The Crown made the unusual move to order the money to go to her employers, rather than into the “general public purse”.



Judge Lady Wise – who previously dismissed McPhie’s claims she had stolen the cash because she was under pressure to provide for her family – gave her six months to pay the £590,000.

It will be raised by selling off her properties in Aberdeen and Stonehaven.

McPhie took the money while she was working at Altus Intervention in Aberdeen between March 2013 and April 2014.

At her trial in July the oil executive had broken down as Judge Lady Wise branded her “greedy” for swindling her bosses for the sole purpose of living a life of luxury.

McPhie, of Arbroath, had admitted stealing £1,376,935 but said she had come under pressure because her former husband’s company was not making much money.

But the high court had earlier heard that she diverted money from the business, which supplies equipment for North Sea oil and gas projects, to fund her lifestyle.

She bought an £80,000 Range Rover, and spent more than £60,000 on a new garage and driveway, £52,000 on a kitchen and £30,000 on a summer house in her garden.

The court also heard that she had previously been given 300 hours of community service 16 years ago for stealing £250,000 from previous employers.

At sentencing, the judge told McPhie: “You are 46 years old and had what many people would regard as an enviable existence.

“You enjoyed a salary of almost £150,000 per annum, you were married with a child, your husband also had work.

“Your motivation can only have been greed, to have even more material wealth than your position allowed you to accrue. It is of considerable concern that this is not your first conviction for a dishonesty offence.

“You have a previous conviction for embezzlement, also of a significant sum dating from 2000 when you were given a non custodial sentence. That experience did not deter you from further similar criminal conduct.”

At this week’s hearing Judge Lady Wise ordered McPhie to pay back nearly £590,000 to the firm.

The Crown had earlier raised proceedings to seize the profits of her crime, but the court ruled the money should be paid as compensation to her former employers, who have already recovered more than £200,000 from McPhie.

Advocate depute Barry Divers said the £587,434 figure represented McPhie’s “realisable assets” – which include properties in Aberdeen, Stonehaven and a caravan in Montrose.

He said: “This is a somewhat unusual matter.
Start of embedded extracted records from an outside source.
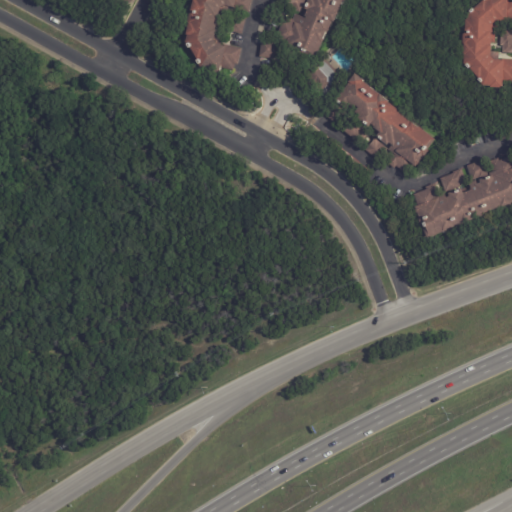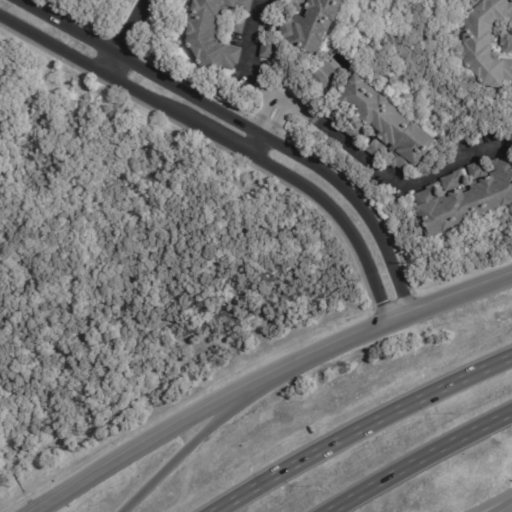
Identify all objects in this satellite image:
building: (310, 24)
building: (309, 26)
building: (213, 33)
building: (213, 34)
road: (123, 35)
building: (506, 41)
building: (486, 42)
building: (489, 43)
building: (267, 49)
building: (266, 50)
road: (251, 57)
building: (325, 77)
building: (322, 79)
road: (261, 111)
road: (277, 121)
road: (245, 126)
building: (379, 127)
building: (389, 127)
road: (226, 140)
road: (257, 145)
road: (394, 178)
building: (465, 196)
building: (464, 198)
road: (267, 378)
road: (361, 430)
road: (184, 450)
road: (421, 461)
road: (493, 503)
road: (505, 508)
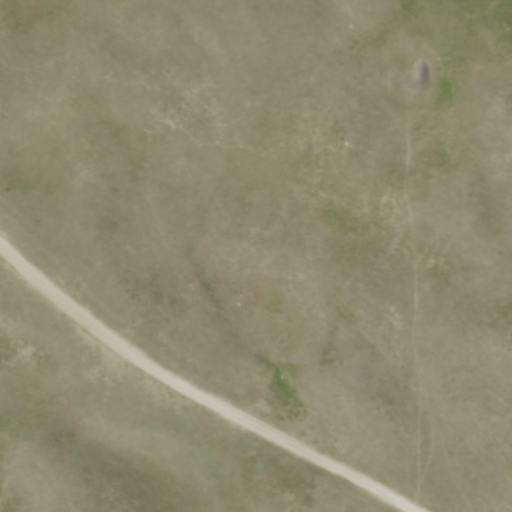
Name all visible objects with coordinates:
road: (198, 394)
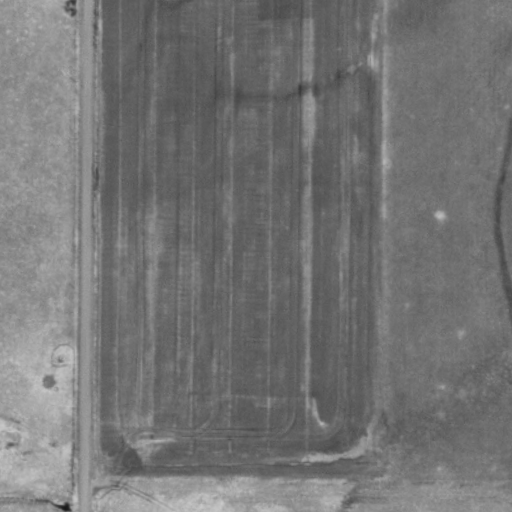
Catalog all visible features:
road: (87, 256)
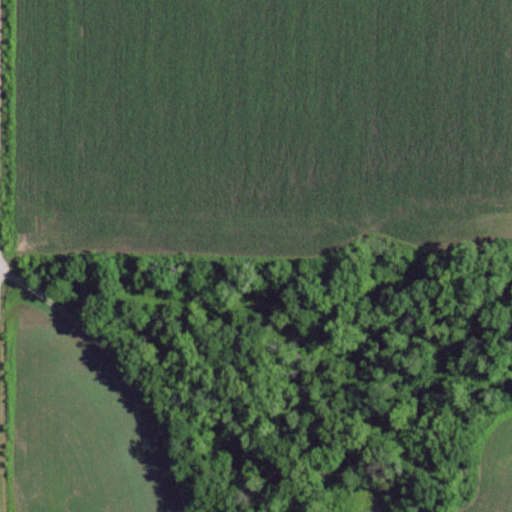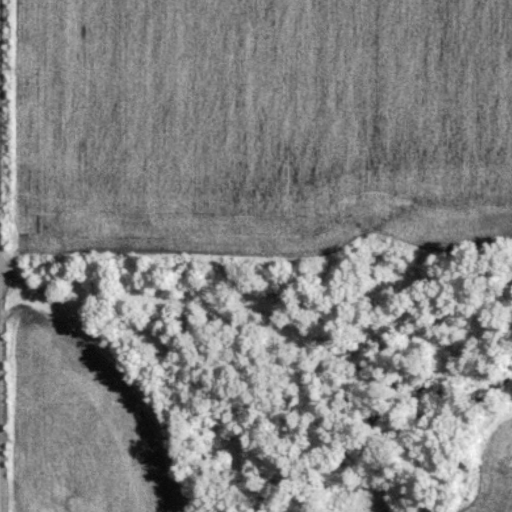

As well as inviting the court to make a confiscation order, the Crown also invites the court to make a compensation order.

“Clearly in a case of this sort there has been a loss to her former employers.

“The Crown would prefer to see the complainers recompensed than for this money to go into the general public purse.”

McPhie was given six months to pay the cash back.

Lady Wise said: “With the knowledge of the case that I have I can see why it is in the interests of justice that the orders are made so that the victim of the crime, the company, is recompensed as far as possible.”